(Dataset entries)
-------------------------
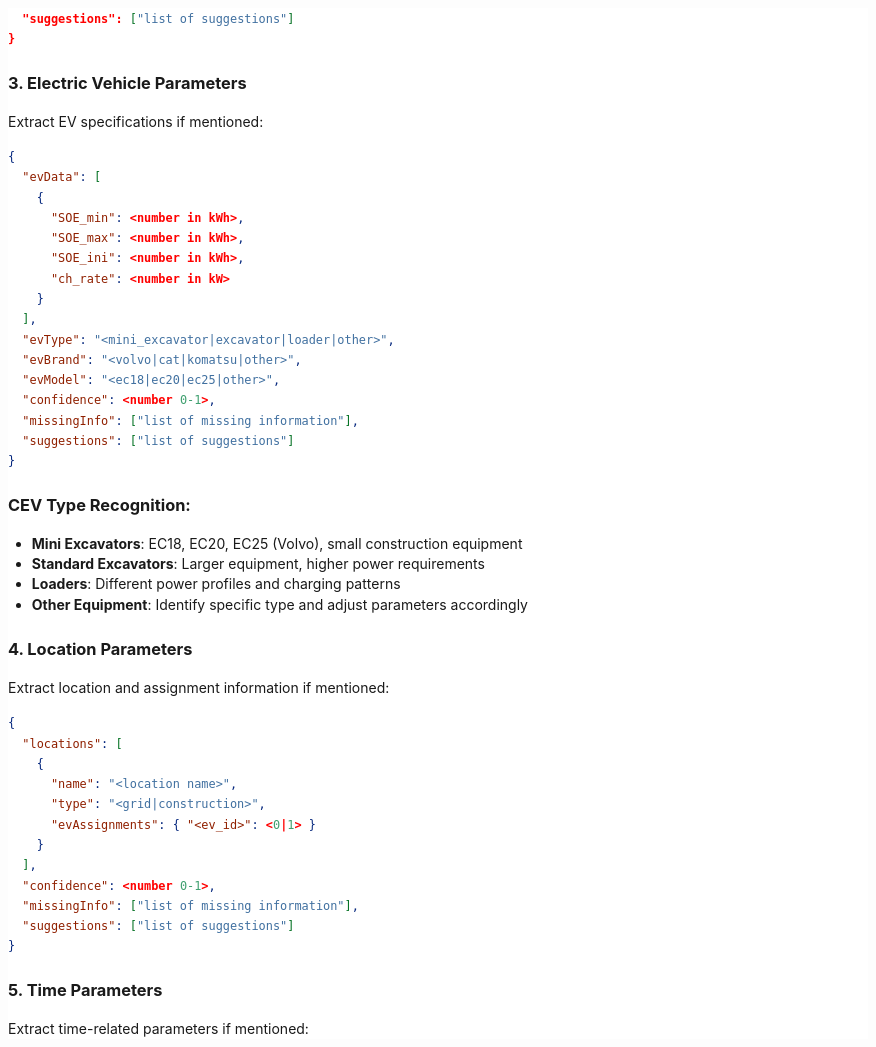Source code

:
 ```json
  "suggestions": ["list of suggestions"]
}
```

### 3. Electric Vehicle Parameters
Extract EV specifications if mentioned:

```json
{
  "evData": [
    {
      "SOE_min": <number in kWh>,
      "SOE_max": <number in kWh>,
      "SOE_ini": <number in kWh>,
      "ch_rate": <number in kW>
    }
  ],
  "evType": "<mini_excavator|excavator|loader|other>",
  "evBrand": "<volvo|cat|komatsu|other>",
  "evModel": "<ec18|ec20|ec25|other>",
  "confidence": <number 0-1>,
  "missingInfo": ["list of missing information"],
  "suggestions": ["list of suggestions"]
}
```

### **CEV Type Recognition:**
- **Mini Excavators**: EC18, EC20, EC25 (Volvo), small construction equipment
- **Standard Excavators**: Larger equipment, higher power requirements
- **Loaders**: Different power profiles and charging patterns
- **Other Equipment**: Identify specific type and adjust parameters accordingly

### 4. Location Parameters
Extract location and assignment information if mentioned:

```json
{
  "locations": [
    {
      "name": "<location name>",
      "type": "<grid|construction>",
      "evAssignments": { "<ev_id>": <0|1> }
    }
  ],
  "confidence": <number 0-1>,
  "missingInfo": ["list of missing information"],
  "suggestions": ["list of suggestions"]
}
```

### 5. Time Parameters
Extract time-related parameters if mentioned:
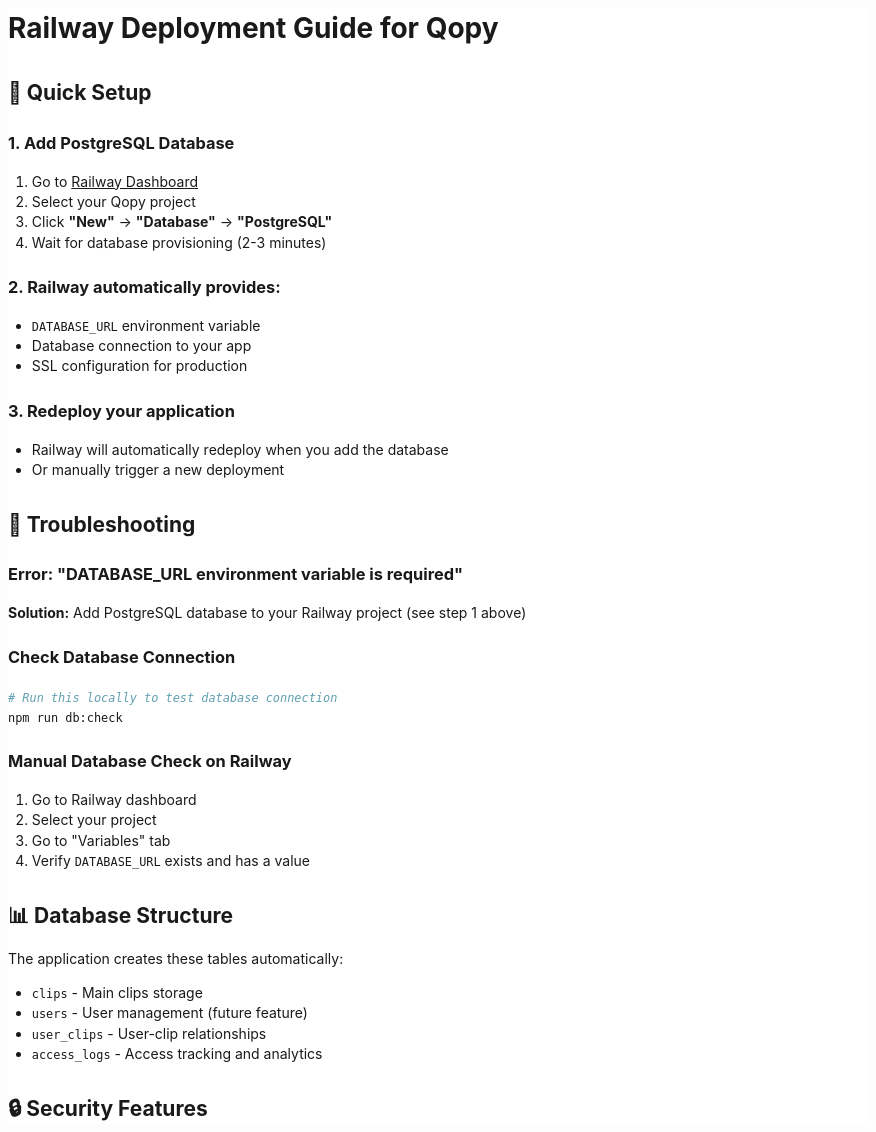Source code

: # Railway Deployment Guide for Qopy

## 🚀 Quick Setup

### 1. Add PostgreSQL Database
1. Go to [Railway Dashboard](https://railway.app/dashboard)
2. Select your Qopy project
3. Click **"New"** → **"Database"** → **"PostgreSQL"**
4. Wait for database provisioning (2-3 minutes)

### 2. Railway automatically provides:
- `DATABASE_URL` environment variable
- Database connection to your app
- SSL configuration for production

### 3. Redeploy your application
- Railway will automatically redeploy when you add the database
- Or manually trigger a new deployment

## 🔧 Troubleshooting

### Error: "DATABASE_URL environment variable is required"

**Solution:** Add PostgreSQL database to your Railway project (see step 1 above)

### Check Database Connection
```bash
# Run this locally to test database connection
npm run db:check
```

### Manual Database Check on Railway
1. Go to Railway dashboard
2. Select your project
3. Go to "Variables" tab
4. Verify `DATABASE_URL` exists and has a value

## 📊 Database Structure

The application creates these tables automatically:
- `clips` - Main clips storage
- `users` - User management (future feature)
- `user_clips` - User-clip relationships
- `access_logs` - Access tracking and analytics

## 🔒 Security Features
-------------------------
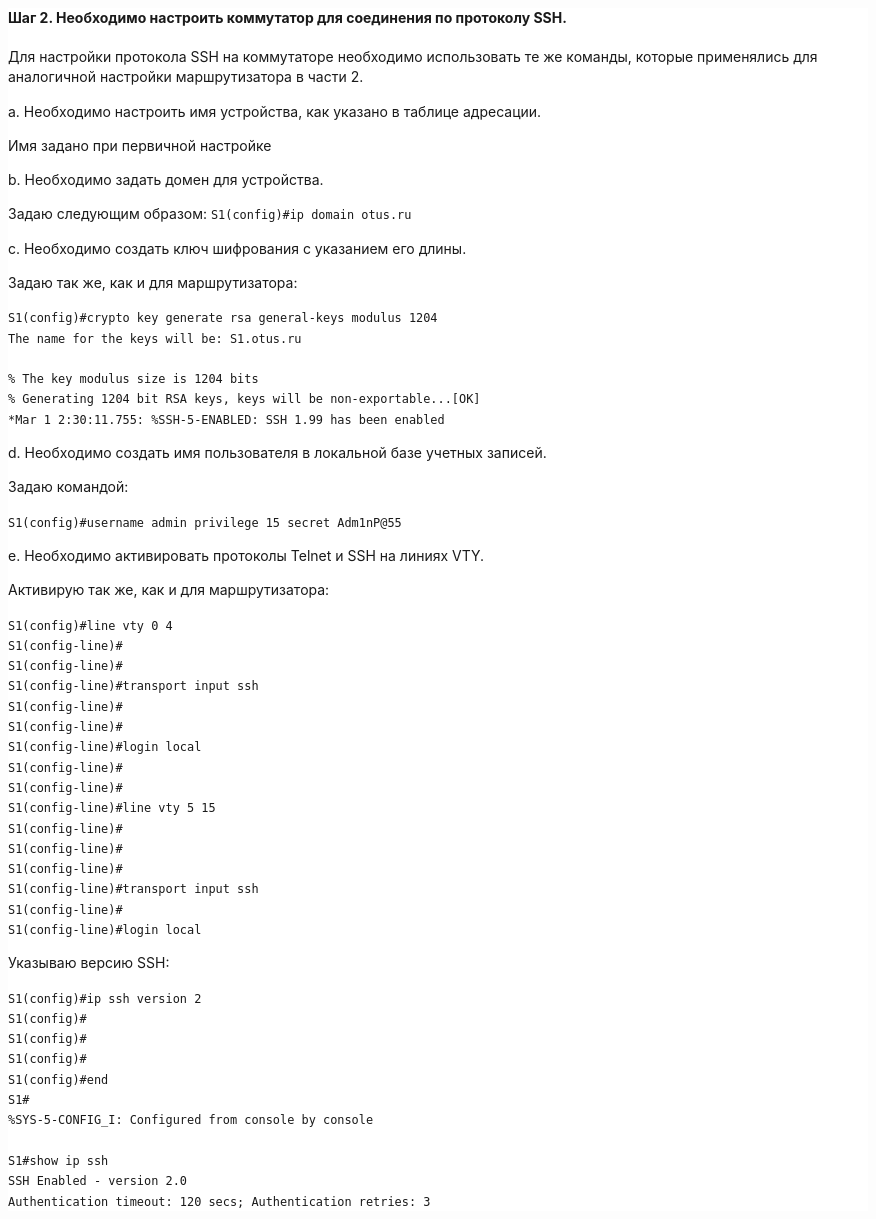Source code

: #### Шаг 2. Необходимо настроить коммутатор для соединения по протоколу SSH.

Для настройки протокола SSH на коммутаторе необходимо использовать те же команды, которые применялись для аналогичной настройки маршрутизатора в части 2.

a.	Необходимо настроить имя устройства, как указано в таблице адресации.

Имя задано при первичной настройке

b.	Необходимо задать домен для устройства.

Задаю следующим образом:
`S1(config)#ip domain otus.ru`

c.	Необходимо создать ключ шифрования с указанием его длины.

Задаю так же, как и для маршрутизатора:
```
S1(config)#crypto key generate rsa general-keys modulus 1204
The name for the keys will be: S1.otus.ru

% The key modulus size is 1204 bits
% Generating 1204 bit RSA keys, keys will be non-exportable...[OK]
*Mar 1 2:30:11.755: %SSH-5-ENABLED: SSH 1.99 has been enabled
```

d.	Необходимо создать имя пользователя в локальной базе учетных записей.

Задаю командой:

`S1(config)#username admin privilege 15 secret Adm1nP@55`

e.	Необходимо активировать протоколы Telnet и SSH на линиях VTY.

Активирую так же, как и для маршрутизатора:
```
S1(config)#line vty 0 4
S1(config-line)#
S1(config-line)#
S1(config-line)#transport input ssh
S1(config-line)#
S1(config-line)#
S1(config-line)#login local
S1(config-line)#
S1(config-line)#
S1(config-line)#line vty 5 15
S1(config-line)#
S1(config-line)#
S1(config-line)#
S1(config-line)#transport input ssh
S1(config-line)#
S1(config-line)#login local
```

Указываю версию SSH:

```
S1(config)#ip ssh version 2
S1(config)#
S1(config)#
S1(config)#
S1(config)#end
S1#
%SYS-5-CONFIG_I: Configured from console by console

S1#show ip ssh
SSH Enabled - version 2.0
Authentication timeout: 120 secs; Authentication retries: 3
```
-------------------------
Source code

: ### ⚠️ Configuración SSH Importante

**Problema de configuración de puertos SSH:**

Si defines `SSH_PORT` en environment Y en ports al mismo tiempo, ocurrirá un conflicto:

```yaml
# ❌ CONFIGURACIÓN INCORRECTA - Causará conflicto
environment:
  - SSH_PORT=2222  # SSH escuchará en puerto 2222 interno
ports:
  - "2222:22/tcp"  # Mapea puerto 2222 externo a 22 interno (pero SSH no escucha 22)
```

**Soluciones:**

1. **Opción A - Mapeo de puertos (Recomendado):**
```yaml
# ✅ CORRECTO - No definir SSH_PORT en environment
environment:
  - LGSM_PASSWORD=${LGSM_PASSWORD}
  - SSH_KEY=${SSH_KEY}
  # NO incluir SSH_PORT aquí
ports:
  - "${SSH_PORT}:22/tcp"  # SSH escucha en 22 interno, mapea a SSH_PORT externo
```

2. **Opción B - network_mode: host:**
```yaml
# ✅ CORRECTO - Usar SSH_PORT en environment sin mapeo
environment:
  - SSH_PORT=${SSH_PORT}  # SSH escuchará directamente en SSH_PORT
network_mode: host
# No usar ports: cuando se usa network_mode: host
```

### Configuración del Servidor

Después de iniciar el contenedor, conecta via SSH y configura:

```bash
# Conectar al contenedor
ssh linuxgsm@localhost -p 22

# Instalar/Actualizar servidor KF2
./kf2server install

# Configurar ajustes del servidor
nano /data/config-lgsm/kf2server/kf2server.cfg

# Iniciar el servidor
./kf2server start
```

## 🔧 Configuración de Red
-------------------------
How to complete this task
Work through the entries, filtering for the string "interno", and copy each line that holds it.

Result
  - SSH_PORT=2222  # SSH escuchará en puerto 2222 interno
  - "2222:22/tcp"  # Mapea puerto 2222 externo a 22 interno (pero SSH no escucha 22)
  - "${SSH_PORT}:22/tcp"  # SSH escucha en 22 interno, mapea a SSH_PORT externo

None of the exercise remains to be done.